When Covid-19 hit the United States in 2020, the Federal Reserve responded with a vigorous asset-purchase program. The Fed’s purchases placed new money in the hands of those who had sold securities to the Fed. This resulted in the fastest sustained rate of money supply (M2) expansion in peacetime since the founding of the Fed in 1913, with M2 growth peaking at 26.9 percent per year in February 2021.

At the same time that the Fed was pumping money into the economy, U.S. authorities were shutting the economy down. As a result of the lockdowns, supply chains were severely disrupted, and the demand for a variety of goods and services—especially services—fell sharply.

With these changes, prices briefly fell, and it took some months for economic activity to pick up again. But when it did, the pace of the expansion was very strong, fueled by the huge increase in the money supply and purchasing power that had been injected into the economy between March and May 2020. Prices, however, took longer to respond—as they typically do. By spring and early summer 2021, the injection of economic fuel delivered by the money surge started to affect prices, with the Consumer Price Index (CPI) jumping from 1.7 percent per year in February 2021 to 5.3 percent by June.

Because the economy was still being affected by lockdowns and demand remained distorted away from services and towards consuming goods, most economists, including those at the Fed, attempted to explain the inflation by arguing that it was “transitory,” meaning a product of distortions in overall demand and the continuing disruptions to supply chains. Once the distortions were resolved, prices would supposedly return to their pre-pandemic levels. That conjecture and the word “transitory” continued to be popular until Jay Powell, the Fed chairman, acknowledged during a congressional hearing on November 30, 2021, that he expected high inflation to persist until mid-2022. With that, the narrative of “team transitory” was amended to reflect the fact that the word “transitory” carried with it an unspecified timeframe, and that the inflation would simply last longer than it had originally asserted.

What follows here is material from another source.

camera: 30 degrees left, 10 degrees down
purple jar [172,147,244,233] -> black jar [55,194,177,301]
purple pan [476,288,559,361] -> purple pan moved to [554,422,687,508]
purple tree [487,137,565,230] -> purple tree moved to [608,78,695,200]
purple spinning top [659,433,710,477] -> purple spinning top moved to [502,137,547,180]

So much for the explanation by “team transitory” for the surge in U.S. inflation. What about the disinflation, which started in July 2022? “Team transitory” continues to embrace the canard that the course of the price level is determined by non-monetary factors. It asserts that the decline in CPI has been the result of the repair in supply chains, declines in oil prices, a collapse in base-metal prices, and a plethora of changes in other non-monetary factors. These are repeatedly trotted out by those responsible for covering the Fed in mainstream newspapers. Just look at practically anything written by Nick Timiraos in the Wall Street Journal, Jeanna Smialek in the New York Times, and Colby Smith in the Financial Times. Rest assured that these reporters avoid mentioning that changes in inflation rates have been caused by changes in the supply of the economy’s fuel: money.

Leaving aside such omissions, what does the quantity theory of money have to say about inflation? Based on the authority of Milton Friedman, who famously said that “inflation is always and everywhere a monetary phenomenon,” or the distinguished Harvard professor, the late Gottfried von Haberler, who wrote in his influential 1985 monograph The Problem of Stagflation hat “there has never been a significant inflation or stagflation—prices rising, say, by 4 percent or more a year for two or more years—without a significant growth in the stock of money,”we can say that significant ups and downs in the CPI are generated by the ups and downs in the money supply.

Sure enough, given the magnitude of the excess money growth in 2020–21 and the quantity theory of money, it was possible to calculate quite accurately—as we did—the price increases that were likely to result from the Fed’s excesses. Indeed, we predicted that the CPI would increase to as much as 9 percent, which turned out to be very close to the 9.1 percent CPI peak recorded in June 2022.

Just where did all the Fed’s money go and how did it, with a lag, end up as inflation? Well, M2 increased by 35 percent between March 2020 and March 2023. Roughly 10 percentage points fueled real economic growth (2020-2023), roughly 9 percentage points were absorbed by increased money holdings, and the remainder, about 16 percentage points, ended up fueling inflation.

So much for the upswings in the money supply and inflation. What about their downswings? The money supply and inflation picture has changed dramatically over the past eighteen months. Instead of running its printing presses at an excessive rate as it did in 2020–21, the Fed, since April 2022, has been presiding over an almost unprecedented decline in the quantity of money, with M2 contracting by 4.5 percent since March 2022—something not seen since the 1929–33 period. The primary cause of this decline is the Fed’s rapid disposal of its holdings of securities, sometimes called quantitative tightening. As night follows day, inflation, with a lag, has been falling rapidly. It’s now running at 3.1 percent per year, and we think it will probably end this year below the Fed’s inflation target of 2 percent.

With its repeated assertions and inflation canards, “team transitory” has failed to correctly forecast the cause of inflation and has misled the public. Before the Fed precipitates another roller-coaster ride, it must realize that monetary policy is not about interest rates, but about the rate of growth in the money supply. And just what should that rate be? Well, a rate that would allow the Fed to hit its inflation target of 2 percent per year. The quantity theory of money, coupled with the relevant U.S. metrics, says that an M2 growth rate of around 6 percent per year should do the trick.